Tassa Ue su giochi e scommesse: la proposta in commissione Bilanci Ue

Scritto da Daniele Duso
La proposta di una tassa europea su giochi e scommesse al vaglio della commissione Bilanci dell’Europarlamento. Tra le ipotesi imposte su servizi, puntate, fatturato e dispositivi.

La proposta di una tassa Ue su gioco online e scommesse arriva al vaglio dell’Europarlamento. Secondo quanto riportato da Italia Oggi la proposta di tassa comunitaria sul gioco online sarà esaminata dalla Commissione Bilanci (Budg) del Parlamento europeo nella seduta di domani, 15 aprile.

La misura, per solo solo ipotetica, rientra in una bozza di accordo tra Ppe, S&D, Renew Europe e Verdi, che punta a introdurre nuove risorse proprie per il bilancio Ue. Le entrate derivanti dalla tassa verrebbero poi ripartite tra gli Stati membri.

Il servizio studi dell’Europarlamento indica diverse opzioni: imposte sui servizi, sul fatturato netto, sulle puntate o forme di tassazione per unità di dispositivi e server. Una gamma ampia che riflette la complessità del settore e la necessità di un quadro armonizzato.

Tuttavia, qualsiasi misura fiscale comune richiederebbe un percorso lungo. La proposta dovrebbe essere trasformata in una direttiva Ue, armonizzata tra i 27 Paesi e recepita nei rispettivi ordinamenti nazionali. Un processo che, come ricordano gli analisti, potrebbe richiedere anni.

LE IPOTESI DI TASSAZIONE
Sulla misura il servizio studi dell’Europarlamento elenca quattro possibili modelli. Il primo riguarda una tassa sui servizi, che colpirebbe l’attività degli operatori autorizzati. Il secondo modello prevede un’imposta sul fatturato netto, già utilizzata in alcuni Stati membri per il gioco pubblico.

La terza opzione è una tassa sulle puntate, cioè sul volume complessivo delle giocate. Una scelta che avrebbe un impatto diretto sul mercato e richiederebbe un’attenta valutazione degli effetti sui consumatori.

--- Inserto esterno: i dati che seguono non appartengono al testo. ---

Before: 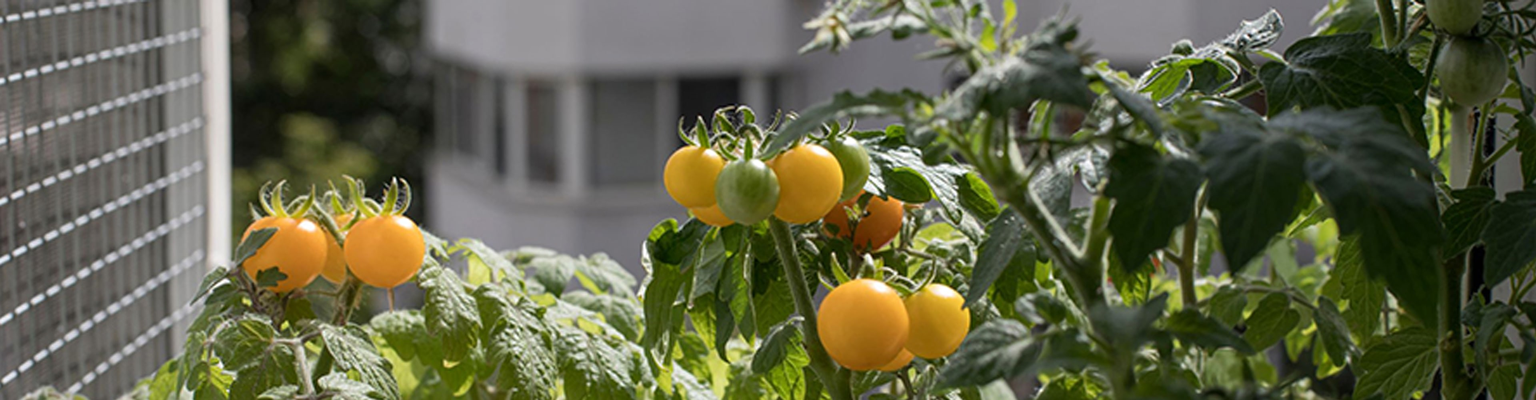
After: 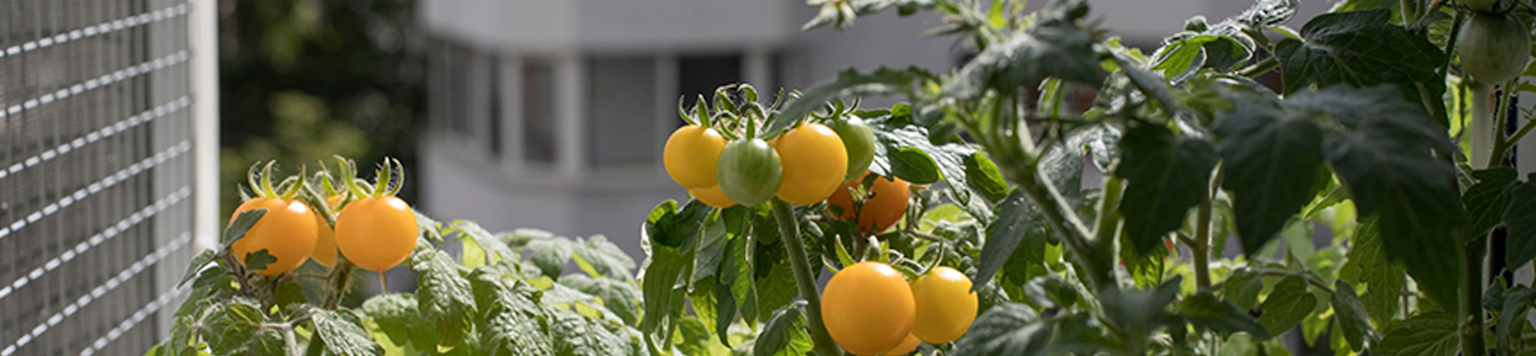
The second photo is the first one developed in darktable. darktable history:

Infine, si valuta una tassazione per unità di dispositivi o server, un approccio più tecnico che colpirebbe l’infrastruttura digitale degli operatori.
Qualunque sia la scelta finale, la misura dovrà essere armonizzata.

ITER LEGISLATIVO E IMPATTI SUL SETTORE
L’esame della proposta da parte della Commissione Bilanci è solo il primo passo di un percorso complesso. La bozza di accordo tra i gruppi politici indica la volontà di rafforzare le risorse proprie dell’Ue, ma la strada è lunga.

Per diventare realtà, come detto, la tassa sul gioco online dovrà essere approvata dal Parlamento europeo, negoziata con il Consiglio e trasformata in una direttiva. Solo dopo l’adozione formale, gli Stati membri dovranno recepirla nei rispettivi ordinamenti. La bozza sottolinea che “le eventuali entrate andrebbero poi ripartite tra gli Stati membri”, secondo criteri ancora da definire.